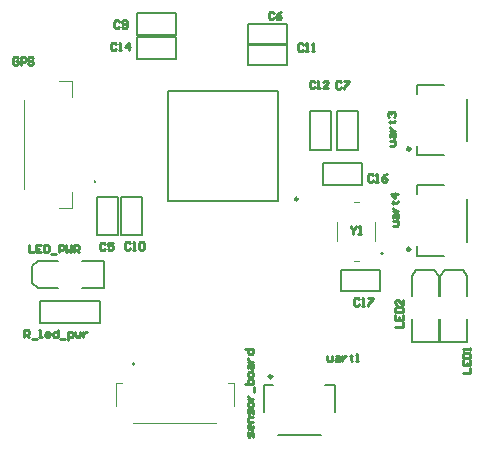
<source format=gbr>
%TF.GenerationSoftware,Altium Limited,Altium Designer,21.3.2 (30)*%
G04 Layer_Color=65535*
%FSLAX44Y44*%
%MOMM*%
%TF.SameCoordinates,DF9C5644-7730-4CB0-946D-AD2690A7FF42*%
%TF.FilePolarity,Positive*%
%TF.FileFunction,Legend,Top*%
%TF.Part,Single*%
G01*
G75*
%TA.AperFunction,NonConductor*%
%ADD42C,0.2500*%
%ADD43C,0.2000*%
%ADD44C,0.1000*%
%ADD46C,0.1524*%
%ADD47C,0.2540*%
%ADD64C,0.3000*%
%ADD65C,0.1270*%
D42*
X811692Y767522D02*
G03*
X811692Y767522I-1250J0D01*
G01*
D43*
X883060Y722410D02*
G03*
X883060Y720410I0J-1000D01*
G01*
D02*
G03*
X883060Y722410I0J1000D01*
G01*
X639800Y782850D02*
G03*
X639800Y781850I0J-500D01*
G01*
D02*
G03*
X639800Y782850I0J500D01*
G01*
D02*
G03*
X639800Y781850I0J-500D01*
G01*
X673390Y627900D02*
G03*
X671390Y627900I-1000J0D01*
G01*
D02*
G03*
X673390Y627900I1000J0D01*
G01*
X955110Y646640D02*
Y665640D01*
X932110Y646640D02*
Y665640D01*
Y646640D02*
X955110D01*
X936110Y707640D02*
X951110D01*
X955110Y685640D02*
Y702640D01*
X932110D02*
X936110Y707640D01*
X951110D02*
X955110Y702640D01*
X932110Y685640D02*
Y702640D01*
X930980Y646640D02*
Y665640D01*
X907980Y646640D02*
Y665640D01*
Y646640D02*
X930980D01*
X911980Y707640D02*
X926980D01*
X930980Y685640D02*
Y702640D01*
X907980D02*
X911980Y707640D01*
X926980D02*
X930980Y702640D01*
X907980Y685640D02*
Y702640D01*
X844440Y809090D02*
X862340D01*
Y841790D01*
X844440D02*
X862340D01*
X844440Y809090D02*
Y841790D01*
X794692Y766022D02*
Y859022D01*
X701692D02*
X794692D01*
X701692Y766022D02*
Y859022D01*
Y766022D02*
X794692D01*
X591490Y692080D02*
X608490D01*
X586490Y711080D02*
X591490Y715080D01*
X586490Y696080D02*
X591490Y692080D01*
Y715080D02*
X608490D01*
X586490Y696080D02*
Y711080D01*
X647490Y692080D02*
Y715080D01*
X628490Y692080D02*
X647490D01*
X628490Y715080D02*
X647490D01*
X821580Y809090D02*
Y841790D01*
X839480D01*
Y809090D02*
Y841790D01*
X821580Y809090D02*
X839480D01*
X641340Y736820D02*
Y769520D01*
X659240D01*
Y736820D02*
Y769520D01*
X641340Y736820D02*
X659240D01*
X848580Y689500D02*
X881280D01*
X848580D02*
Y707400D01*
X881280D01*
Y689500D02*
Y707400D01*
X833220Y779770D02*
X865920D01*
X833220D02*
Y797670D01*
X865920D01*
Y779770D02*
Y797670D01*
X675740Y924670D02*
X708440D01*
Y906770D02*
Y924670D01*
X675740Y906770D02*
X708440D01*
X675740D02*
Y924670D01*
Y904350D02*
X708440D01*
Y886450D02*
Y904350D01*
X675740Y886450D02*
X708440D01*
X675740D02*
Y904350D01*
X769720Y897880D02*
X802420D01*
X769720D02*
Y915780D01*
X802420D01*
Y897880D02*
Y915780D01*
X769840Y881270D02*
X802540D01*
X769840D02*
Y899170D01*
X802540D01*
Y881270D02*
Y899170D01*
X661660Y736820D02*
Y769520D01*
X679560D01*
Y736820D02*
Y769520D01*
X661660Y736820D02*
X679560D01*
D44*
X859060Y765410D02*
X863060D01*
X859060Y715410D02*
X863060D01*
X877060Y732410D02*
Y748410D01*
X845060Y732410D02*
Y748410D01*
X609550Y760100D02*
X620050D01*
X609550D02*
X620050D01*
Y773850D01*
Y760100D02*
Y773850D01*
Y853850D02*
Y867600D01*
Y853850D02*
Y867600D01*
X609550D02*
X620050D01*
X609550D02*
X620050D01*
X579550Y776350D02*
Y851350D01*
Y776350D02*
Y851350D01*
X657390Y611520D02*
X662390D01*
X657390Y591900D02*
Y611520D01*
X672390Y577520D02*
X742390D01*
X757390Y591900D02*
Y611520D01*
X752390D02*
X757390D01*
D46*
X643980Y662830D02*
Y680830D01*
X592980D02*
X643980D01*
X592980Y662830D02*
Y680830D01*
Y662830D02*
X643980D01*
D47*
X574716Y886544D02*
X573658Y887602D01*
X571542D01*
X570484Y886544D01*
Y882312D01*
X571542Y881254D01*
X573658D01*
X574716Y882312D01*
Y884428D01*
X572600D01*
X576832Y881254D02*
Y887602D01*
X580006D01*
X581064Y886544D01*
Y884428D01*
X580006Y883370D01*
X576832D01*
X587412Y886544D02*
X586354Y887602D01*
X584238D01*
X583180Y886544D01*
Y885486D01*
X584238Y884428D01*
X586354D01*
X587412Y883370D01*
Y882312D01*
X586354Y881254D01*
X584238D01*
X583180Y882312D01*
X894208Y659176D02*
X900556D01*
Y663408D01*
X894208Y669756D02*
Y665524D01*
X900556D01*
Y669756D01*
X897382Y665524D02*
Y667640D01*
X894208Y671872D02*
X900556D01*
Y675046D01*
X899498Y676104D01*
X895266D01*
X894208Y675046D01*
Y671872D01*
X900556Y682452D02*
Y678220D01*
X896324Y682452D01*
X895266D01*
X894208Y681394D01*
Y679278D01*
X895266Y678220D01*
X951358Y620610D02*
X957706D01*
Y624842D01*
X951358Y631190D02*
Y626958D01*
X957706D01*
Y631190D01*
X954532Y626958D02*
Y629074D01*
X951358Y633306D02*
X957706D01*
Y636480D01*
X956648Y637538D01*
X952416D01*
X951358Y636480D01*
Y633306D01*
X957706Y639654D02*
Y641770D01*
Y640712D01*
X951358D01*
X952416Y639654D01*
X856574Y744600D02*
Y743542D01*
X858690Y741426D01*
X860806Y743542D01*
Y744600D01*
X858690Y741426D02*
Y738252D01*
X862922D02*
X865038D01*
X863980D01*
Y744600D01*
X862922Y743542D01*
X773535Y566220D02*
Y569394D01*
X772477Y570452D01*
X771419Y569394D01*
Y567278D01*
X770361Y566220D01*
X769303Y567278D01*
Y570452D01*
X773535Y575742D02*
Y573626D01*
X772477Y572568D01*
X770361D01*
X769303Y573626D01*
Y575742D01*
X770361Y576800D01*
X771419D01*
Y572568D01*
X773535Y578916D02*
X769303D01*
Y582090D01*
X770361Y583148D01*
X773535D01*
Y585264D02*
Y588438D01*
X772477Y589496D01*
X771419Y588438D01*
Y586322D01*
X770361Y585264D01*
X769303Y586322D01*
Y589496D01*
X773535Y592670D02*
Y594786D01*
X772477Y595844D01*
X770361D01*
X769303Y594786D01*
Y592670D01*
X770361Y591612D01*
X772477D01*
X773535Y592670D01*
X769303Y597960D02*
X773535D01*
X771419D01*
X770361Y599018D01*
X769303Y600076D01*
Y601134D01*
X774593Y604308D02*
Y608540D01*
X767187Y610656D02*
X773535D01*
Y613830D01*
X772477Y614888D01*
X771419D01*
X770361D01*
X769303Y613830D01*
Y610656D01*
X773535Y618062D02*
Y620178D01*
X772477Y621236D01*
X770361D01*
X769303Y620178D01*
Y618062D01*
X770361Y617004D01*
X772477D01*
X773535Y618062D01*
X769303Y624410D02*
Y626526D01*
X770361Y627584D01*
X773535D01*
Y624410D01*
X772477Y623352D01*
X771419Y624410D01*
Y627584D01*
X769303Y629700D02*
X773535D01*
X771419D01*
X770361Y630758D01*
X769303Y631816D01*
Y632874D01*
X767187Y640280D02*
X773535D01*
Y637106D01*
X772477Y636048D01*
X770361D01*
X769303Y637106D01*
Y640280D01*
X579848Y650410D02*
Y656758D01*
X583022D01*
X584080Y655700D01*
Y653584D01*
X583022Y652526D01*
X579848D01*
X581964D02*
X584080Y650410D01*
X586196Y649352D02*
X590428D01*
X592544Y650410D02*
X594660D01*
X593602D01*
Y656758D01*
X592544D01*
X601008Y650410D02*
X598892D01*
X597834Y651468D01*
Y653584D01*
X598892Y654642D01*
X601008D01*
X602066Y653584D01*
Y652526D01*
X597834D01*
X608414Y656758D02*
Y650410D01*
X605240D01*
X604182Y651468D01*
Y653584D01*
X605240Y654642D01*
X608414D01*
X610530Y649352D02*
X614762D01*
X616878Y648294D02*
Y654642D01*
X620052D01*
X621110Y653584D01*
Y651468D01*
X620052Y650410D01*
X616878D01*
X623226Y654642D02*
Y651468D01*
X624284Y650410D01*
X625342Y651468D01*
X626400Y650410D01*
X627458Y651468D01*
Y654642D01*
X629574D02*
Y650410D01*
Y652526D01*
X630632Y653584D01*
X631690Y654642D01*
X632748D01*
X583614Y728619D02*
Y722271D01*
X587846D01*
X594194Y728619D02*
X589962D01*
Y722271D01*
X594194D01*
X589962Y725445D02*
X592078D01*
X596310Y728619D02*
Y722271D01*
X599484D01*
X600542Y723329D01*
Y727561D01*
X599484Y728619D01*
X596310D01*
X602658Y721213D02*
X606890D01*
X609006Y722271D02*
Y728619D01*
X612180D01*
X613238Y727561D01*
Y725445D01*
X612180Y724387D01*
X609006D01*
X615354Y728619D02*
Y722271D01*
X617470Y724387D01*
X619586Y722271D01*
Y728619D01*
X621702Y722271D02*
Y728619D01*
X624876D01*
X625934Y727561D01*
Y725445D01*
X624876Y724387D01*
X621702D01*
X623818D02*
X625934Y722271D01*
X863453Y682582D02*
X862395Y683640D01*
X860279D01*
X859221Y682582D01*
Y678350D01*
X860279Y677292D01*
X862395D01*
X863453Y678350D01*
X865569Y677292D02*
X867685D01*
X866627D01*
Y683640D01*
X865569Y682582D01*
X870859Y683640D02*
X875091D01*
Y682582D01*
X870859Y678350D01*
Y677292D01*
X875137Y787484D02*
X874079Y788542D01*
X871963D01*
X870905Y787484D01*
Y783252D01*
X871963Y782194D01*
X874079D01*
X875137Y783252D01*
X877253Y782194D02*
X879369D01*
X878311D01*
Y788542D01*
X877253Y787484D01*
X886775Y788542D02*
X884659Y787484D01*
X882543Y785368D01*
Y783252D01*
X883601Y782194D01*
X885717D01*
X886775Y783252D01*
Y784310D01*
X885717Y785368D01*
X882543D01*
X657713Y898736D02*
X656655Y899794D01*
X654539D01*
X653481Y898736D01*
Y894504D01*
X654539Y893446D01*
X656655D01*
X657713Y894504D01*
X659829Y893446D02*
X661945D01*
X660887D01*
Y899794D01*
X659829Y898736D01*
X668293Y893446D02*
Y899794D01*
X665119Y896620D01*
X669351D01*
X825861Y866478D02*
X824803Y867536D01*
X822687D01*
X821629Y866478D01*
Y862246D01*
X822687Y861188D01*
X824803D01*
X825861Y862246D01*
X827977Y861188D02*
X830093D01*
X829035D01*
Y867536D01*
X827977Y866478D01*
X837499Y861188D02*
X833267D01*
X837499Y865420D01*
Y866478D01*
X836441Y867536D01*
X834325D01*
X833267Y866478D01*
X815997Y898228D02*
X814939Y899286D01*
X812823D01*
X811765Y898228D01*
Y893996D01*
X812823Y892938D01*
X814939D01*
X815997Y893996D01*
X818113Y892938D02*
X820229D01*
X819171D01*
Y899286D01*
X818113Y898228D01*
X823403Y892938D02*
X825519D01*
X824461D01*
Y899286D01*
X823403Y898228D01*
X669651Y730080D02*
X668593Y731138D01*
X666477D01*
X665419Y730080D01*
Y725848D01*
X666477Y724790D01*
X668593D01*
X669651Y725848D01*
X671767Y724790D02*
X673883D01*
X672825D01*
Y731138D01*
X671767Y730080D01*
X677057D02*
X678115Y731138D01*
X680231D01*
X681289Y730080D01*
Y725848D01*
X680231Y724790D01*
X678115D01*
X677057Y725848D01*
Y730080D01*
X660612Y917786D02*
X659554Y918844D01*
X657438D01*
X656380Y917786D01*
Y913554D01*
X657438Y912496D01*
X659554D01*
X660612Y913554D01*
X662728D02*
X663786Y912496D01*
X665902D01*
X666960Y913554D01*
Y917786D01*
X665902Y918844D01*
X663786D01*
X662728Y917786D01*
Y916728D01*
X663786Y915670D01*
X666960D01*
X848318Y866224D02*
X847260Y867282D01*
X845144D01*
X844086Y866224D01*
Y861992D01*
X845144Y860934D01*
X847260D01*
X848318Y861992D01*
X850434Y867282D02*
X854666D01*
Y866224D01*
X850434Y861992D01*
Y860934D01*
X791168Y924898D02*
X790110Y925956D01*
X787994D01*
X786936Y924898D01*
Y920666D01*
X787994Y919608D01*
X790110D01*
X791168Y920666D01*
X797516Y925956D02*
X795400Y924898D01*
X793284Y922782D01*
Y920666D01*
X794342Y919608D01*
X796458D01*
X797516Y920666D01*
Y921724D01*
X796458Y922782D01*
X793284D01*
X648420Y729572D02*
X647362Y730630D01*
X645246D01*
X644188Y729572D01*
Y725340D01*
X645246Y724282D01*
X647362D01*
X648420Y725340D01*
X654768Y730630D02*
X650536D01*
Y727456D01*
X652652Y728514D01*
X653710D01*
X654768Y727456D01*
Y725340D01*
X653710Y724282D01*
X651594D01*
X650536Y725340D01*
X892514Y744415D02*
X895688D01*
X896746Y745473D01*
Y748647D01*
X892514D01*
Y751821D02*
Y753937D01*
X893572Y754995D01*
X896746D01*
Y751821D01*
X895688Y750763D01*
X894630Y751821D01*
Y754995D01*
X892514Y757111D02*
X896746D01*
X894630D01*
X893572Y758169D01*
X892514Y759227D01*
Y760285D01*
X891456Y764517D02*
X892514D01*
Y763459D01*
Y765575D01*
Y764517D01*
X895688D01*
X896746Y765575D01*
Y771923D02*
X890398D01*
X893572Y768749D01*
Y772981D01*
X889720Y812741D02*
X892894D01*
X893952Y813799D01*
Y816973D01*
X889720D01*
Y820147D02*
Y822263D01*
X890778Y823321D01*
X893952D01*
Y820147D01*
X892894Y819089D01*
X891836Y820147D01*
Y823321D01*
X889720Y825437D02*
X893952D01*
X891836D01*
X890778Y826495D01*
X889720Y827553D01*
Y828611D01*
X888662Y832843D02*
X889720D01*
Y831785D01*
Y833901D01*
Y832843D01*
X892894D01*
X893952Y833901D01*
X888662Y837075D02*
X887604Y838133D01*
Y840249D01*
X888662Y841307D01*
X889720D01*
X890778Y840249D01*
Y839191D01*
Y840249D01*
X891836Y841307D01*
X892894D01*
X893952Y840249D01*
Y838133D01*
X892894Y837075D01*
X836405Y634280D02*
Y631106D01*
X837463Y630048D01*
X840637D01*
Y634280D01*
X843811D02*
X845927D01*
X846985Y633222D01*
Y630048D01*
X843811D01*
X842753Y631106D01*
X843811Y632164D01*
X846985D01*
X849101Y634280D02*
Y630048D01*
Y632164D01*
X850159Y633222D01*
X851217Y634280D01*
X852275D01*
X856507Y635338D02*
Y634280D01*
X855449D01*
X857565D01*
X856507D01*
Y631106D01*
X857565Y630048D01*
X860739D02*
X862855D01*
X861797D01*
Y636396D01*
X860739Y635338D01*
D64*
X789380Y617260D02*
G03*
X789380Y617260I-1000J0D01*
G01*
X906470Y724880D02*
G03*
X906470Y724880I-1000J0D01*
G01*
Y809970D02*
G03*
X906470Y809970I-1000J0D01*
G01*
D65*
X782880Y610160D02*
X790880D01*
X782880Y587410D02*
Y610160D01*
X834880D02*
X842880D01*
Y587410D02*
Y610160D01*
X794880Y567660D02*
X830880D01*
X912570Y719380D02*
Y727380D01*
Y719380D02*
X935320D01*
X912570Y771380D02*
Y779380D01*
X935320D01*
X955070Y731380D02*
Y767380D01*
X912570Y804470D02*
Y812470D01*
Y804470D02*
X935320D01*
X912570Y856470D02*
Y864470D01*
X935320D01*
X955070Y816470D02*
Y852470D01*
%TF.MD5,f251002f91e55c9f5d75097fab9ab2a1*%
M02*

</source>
#####
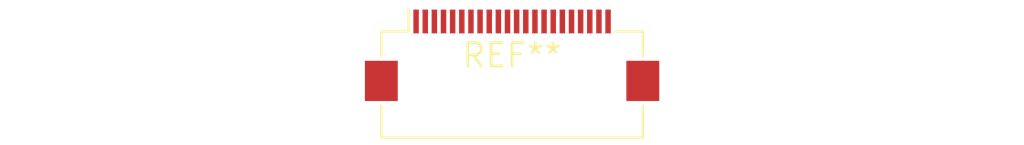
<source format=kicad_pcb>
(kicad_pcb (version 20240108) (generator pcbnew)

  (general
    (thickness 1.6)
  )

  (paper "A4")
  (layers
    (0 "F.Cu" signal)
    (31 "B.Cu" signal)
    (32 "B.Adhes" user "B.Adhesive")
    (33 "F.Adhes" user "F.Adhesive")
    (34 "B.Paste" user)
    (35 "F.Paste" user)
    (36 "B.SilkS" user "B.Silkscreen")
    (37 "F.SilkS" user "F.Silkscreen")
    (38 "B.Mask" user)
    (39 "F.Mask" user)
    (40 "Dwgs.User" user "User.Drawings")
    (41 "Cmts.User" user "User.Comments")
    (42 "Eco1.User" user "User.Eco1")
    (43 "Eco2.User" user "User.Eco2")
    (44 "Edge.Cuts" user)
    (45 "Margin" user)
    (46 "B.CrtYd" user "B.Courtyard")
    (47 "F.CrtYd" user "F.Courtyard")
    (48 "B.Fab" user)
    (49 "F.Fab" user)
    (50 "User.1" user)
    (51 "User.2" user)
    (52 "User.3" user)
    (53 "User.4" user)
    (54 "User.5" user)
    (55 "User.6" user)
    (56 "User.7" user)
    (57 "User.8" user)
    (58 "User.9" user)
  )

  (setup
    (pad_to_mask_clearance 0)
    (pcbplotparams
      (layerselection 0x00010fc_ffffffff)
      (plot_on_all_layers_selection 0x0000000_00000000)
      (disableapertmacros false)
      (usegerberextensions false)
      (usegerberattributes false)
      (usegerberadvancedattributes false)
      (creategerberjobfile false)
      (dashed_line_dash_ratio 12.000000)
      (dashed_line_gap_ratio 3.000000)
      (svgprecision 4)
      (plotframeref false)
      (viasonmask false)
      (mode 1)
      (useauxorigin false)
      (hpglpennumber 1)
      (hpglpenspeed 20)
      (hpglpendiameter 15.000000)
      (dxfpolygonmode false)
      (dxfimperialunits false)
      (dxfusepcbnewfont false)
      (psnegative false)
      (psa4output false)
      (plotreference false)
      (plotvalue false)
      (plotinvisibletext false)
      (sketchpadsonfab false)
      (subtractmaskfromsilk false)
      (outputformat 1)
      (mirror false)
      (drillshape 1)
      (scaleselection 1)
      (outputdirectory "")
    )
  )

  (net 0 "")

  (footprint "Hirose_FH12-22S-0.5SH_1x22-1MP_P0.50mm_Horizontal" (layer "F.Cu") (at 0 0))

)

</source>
#####
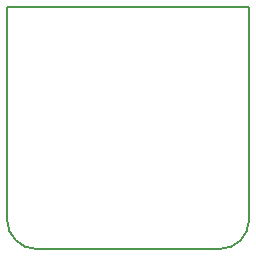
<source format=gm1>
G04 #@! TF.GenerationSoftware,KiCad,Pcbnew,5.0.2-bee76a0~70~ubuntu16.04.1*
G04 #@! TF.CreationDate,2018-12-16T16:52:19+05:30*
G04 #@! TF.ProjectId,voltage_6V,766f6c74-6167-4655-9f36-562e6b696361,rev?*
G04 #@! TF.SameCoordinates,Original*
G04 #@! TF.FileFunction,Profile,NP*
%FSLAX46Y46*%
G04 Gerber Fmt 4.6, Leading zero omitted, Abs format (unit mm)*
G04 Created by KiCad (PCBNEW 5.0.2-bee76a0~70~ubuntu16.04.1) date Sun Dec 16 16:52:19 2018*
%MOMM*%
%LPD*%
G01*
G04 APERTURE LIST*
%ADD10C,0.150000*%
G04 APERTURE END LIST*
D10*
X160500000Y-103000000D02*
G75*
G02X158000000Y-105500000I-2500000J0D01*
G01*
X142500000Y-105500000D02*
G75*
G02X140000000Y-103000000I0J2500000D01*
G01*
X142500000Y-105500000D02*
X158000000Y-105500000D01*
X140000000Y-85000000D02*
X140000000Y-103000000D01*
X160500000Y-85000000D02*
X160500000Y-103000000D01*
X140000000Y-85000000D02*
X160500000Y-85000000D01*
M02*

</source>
#####
## Action item
Copy out every line of the entries where the string "SilkS" shows up.

## Response below
    (36 "B.SilkS" user "B.Silkscreen")
    (37 "F.SilkS" user "F.Silkscreen")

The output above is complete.